The real priorities: Pathways and Process
For the majority of clinical people who are saddled with the routine inability to share data even between two instances of the same vendor product in different hospitals, constantly failing referrals and missed hand-offs, more Interoperability, i.e. point-to-point communications between proprietary components and applications, is not that exciting (even if it is how our lab data and prescriptions are generally managed). Most other data remain unshareable, and current approaches don’t even touch the main problems for providers:
- process: the inability to define and track process of care of a patient through the healthcare system prevents any meaningful realisation of continuity of care.
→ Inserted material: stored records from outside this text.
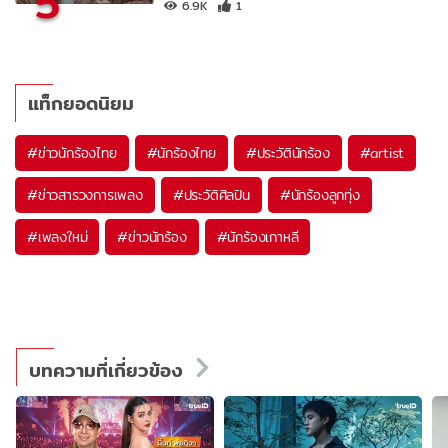
5
6.9K
1
แท็กยอดนิยม
#
ข่าวนักร้องไทย
#
นักร้องไทย
#
ประวัตินักร้อง
#
artist
#
ข่าวสารวงการเพลง
#
ประวัติศิลปิน
#
นักร้องลูกทุ่ง
#
เพลงใหม่
#
ข่าวนักร้อง
#
นักร้องเกาหลี
บทความที่เกี่ยวข้อง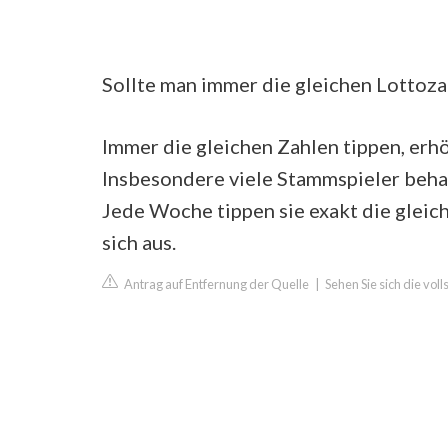
Sollte man immer die gleichen Lottoz
Immer die gleichen Zahlen tippen, erh
Insbesondere viele Stammspieler behalt
Jede Woche tippen sie exakt die gleich
sich aus.
Antrag auf Entfernung der Quelle
|
Sehen Sie sich die vol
- computable guidelines: much of healthcare is driven by guidelines and care pathways, but these are still defined and consumed as documents, with no IT support at all, despite growing complexity.
The hierarchy of concerns is as follows.
To date, Interoperability has been tinkering with the bottom (patient data) level and mostly failing, other than for a few well defined kinds of message. And the reality is that no amount of Interoperability will be able to extract a picture of patient process (the second level) from existing systems, because there is simply no coherent representation of process available to be extracted. By definition, a picture of patient process has to be defined in an open way and work across existing systems, not be hidden inside them. As for the top level, non-computable guidelines are the best we have are either PDFs, e.g. Intermountain Healthcare (to take just one good US example with which I happen to have some familiarity) or web pages e.g. UK NICE. These represent very high quality evidence-based medical research, but are entirely processed by humans.
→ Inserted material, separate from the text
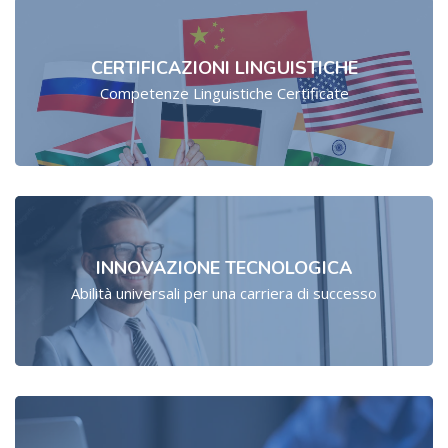
CERTIFICAZIONI LINGUISTICHE
Competenze Linguistiche Certificate
INNOVAZIONE TECNOLOGICA
Abilità universali per una carriera di successo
So, although FHIR (and to be fair, HL7v2) can enable applications to do some nice things with data from other places, it won’t get us much closer to a solution for patient-centric, process-based healthcare, for the simple reason that the problem cannot be solved inside proprietary systems or applications that talk to them.
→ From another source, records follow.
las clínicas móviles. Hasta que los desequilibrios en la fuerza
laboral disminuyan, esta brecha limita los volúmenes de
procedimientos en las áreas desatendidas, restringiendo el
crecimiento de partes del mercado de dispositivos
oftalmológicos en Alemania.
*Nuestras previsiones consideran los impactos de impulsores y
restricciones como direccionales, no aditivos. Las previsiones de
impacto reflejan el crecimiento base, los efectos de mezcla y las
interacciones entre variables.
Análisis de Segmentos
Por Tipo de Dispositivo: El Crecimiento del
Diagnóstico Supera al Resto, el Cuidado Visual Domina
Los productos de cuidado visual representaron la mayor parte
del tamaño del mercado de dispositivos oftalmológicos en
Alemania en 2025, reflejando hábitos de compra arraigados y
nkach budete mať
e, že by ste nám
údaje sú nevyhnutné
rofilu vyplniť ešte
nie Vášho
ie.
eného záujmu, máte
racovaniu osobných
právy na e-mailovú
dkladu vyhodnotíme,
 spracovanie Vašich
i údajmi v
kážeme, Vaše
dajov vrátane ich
The open e-Health Platform
To achieve true continuity of care that includes computable pathways, guidelines, process management, and shareable data, will require a patient health record outside of proprietary systems. This will need to be conceived of as a platform, of the kind described in the UK Apperta Foundation white paper. There is no reason why this cannot be used alongside existing and new products, the so-called ‘bi-modal approach’. The primary challenge is achieving the appropriate separation of patient-centric from application-centric models and data.
For anyone who wants to achieve true continuity of care, driven by care pathways, the bimodal environment is the primary target. The different approaches of FHIR and openEHR address different needs in this environment, and their usage will change over time as the balance shifts to a shared process-based continuity-of-care platform.
Some readers will take some of this post as being critical of FHIR. I have been critical of a few elements in a scientific sense, in the spirit that I would expect any ideas to which claims for fitness for use are attached to be critiqued. Indeed, FHIR has some nice things, like the URI system and the terminology approach. However, we should all be critical of unsubstantiated claims, that is to say hype, which is the fake news of the tech sector. Hype is noise from the mouths of the irresponsible intended for the ears of the gullible. The hope of promulgators is that the audience will turn off its critical faculties and believe that a single blood sugar displayed on a screen can be linearly extrapolated to the e-health platform of the future. My 24 years’ experience in e-health tells me that the vast majority are too intelligent to be fooled in this manner. Hopefully we can prevent those who control budgets and e-health plans from falling into the traps of previous waves of silver bullet thinking.